Lan Yuan-Tzu, Chang Shih-Ching, Lin Pei-Ching, Lin Chun-Chi, Lin Hung-Hsin, Huang Shen-Chieh, Lin Chien-Hsing, Liang Wen-Yi, Chen Wei-Shone, Jiang Jeng-Kai, Lin Jen-Kou, Yang Shung-Haur
Division of Colon and Rectal Surgery, Department of Surgery, Taipei Veterans General Hospital, Taipei, Taiwan.
Department of Surgery, Faculty of Medicine, School of Medicine, National Yang Ming Chiao Tung University, Taipei, Taiwan.
Front Oncol. 2021 Mar 2;11:620146. doi: 10.3389/fonc.2021.620146. eCollection 2021.
The prognosis of mucinous adenocarcinoma (MAC) and non-mucinous adenocarcinoma (NMAC) in colorectal cancer (CRC) is controversial, and the molecular differences between them are unclear.
Between 2000 and 2010, a total of 1,483 CRC patients were included. Among them, 73 patients (4.9%) were diagnosed with MAC. The clinicopathological features and genetic alterations were compared between MAC and NMAC.
After propensity score matching to balance age and sex between MAC and NMAC patients, 292 CRC patients (73 MAC and 219 NMAC) were enrolled in the analysis at a 1:3 ratio. In right-sided colon cancer, patients with MAC were more likely to have Borrmann types 3 and 4 tumors, poor differentiation, and advanced T category and tumor, node, metastasis (TNM) stage, chemotherapy, and a similar 5-year overall survival (OS) rate compared with patients with NMAC. In left-sided colon cancer and rectal cancer, patients with MAC were more likely to have Borrmann types 3 and 4 tumors, poor differentiation, lymphovascular invasion, advanced T and N categories and TNM stages, chemotherapy, and a worse 5-year OS rate than patients with NMAC. Regarding genetic alterations, for NMAC, right-sided colon cancer had more mutations than left-sided colon cancer and rectal cancer. For MAC, right-sided colon cancer was associated with more microsatellite instability-high tumors and more mutations than left-sided colon cancer and rectal cancer.

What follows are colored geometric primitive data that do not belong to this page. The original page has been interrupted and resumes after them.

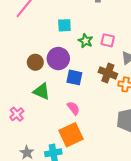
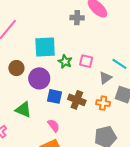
cyan square: (64, 25) -> (45, 47), size x1.6
brown circle: (35, 62) -> (16, 68), moved
brown cross: (108, 73) -> (77, 100), moved

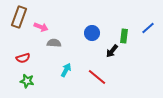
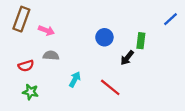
blue line: (148, 28) -> (170, 19), moved
gray semicircle: (54, 43) -> (51, 56), moved

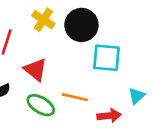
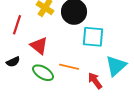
cyan triangle: (137, 96) -> (116, 66), size x1.6
red arrow: (109, 116) -> (95, 81), turned -120

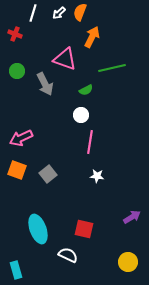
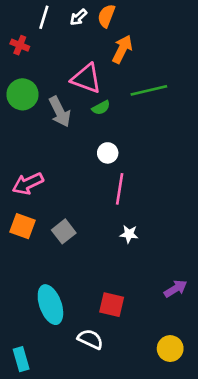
green circle: (17, 71) -> (22, 94), size x1.5
green semicircle: (86, 90) -> (101, 108), moved

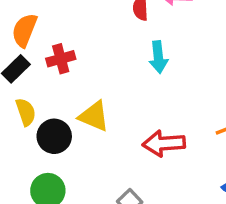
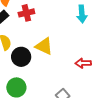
red arrow: (164, 143) -> (83, 63), size x0.7

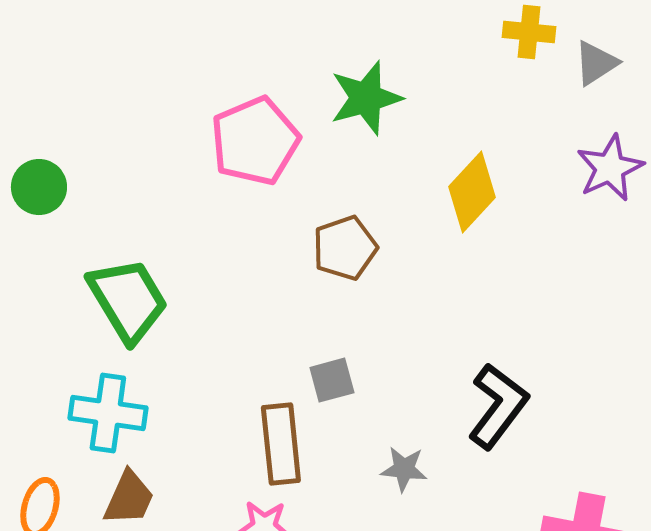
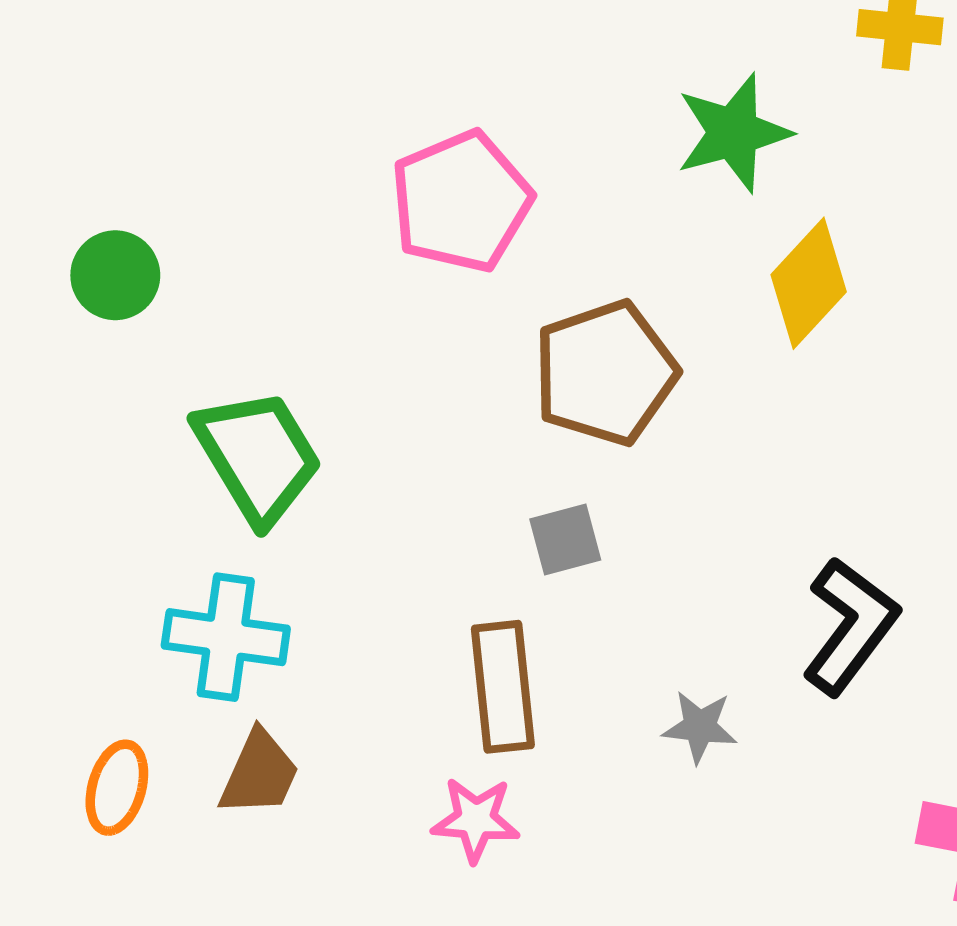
green star: (366, 98) -> (733, 133), moved
brown pentagon: (345, 248) -> (605, 373), size x1.4
gray square: (332, 380) -> (565, 539), moved

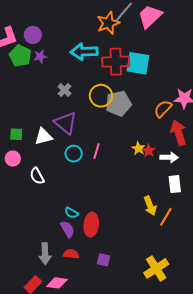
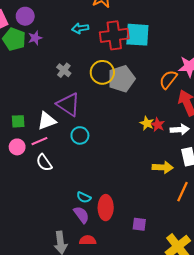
cyan arrow: (84, 52) -> (80, 28), size x0.6
pink line: (96, 151) -> (39, 141), moved, turned 56
yellow arrow: (150, 206) -> (163, 167), moved, turned -60
purple square: (104, 260) -> (139, 224), moved

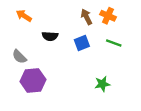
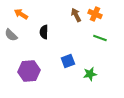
black semicircle: (50, 36) -> (44, 32), turned 88
blue square: (82, 43) -> (68, 61), moved
gray semicircle: (19, 57) -> (11, 35), moved

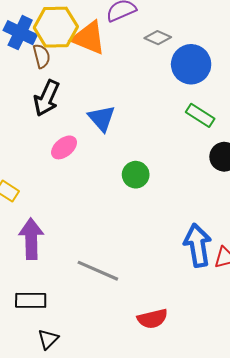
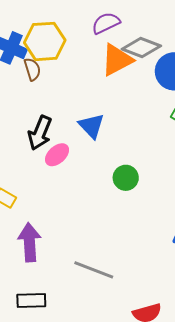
orange triangle: (89, 38) -> (117, 60), moved, turned -48
gray diamond: (158, 38) -> (141, 47), size x1.5
black arrow: (47, 98) -> (40, 133), moved

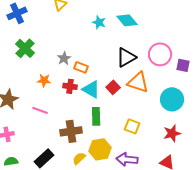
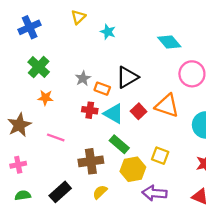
cyan diamond: (127, 20) -> (169, 42), moved
cyan star: (99, 22) -> (108, 32), moved
black triangle: (126, 57) -> (127, 77), moved
orange star: (44, 80) -> (45, 98), moved
green rectangle: (96, 116) -> (119, 144), turned -48
yellow hexagon: (100, 149) -> (133, 169), moved

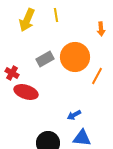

The genetic alterations are distinct between MAC and NMAC in CRC. Tumor location may have an impact on genetic alterations and patient prognosis in MAC and NMAC.

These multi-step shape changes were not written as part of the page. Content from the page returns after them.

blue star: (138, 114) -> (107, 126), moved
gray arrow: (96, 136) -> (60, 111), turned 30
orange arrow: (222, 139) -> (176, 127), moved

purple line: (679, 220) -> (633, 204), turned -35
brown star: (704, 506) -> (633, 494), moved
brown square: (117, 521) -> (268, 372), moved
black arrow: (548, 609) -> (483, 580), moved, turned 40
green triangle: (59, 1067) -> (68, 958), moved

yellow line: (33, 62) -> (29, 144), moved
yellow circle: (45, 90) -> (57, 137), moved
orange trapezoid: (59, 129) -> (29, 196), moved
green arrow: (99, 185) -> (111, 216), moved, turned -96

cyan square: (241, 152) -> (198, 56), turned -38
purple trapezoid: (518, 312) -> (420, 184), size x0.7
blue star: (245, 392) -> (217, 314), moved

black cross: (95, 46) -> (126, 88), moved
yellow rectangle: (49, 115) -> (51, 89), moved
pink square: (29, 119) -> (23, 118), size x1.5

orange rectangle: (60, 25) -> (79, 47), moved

结直肠癌(CRC)中黏液腺癌(MAC)和非黏液腺癌(NMAC)的预后存在争议,且二者之间的分子差异尚不清楚。
2000年至2010年期间,共纳入1483例CRC患者。其中,73例患者(4.9%)被诊断为MAC。比较了MAC和NMAC之间的临床病理特征和基因改变。
在对MAC和NMAC患者的年龄和性别进行倾向评分匹配以达到平衡后,按1:3的比例纳入292例CRC患者(73例MAC和219例NMAC)进行分析。在右半结肠癌中,与NMAC患者相比,MAC患者更易出现Borrmann 3型和4型肿瘤、低分化、T分期高级别以及肿瘤、淋巴结、转移(TNM)分期高级别、接受化疗,且5年总生存率(OS)相似。在左半结肠癌和直肠癌中,与NMAC患者相比,MAC患者更易出现Borrmann 3型和4型肿瘤、低分化、淋巴管浸润、T和N分期高级别以及TNM分期高级别、接受化疗,且5年OS率更差。关于基因改变,对于NMAC,右半结肠癌的突变比左半结肠癌和直肠癌更多。对于MAC,右半结肠癌与微卫星高度不稳定肿瘤更多以及突变比左半结肠癌和直肠癌更多相关。
CRC中MAC和NMAC的基因改变不同。肿瘤位置可能对MAC和NMAC的基因改变及患者预后产生影响。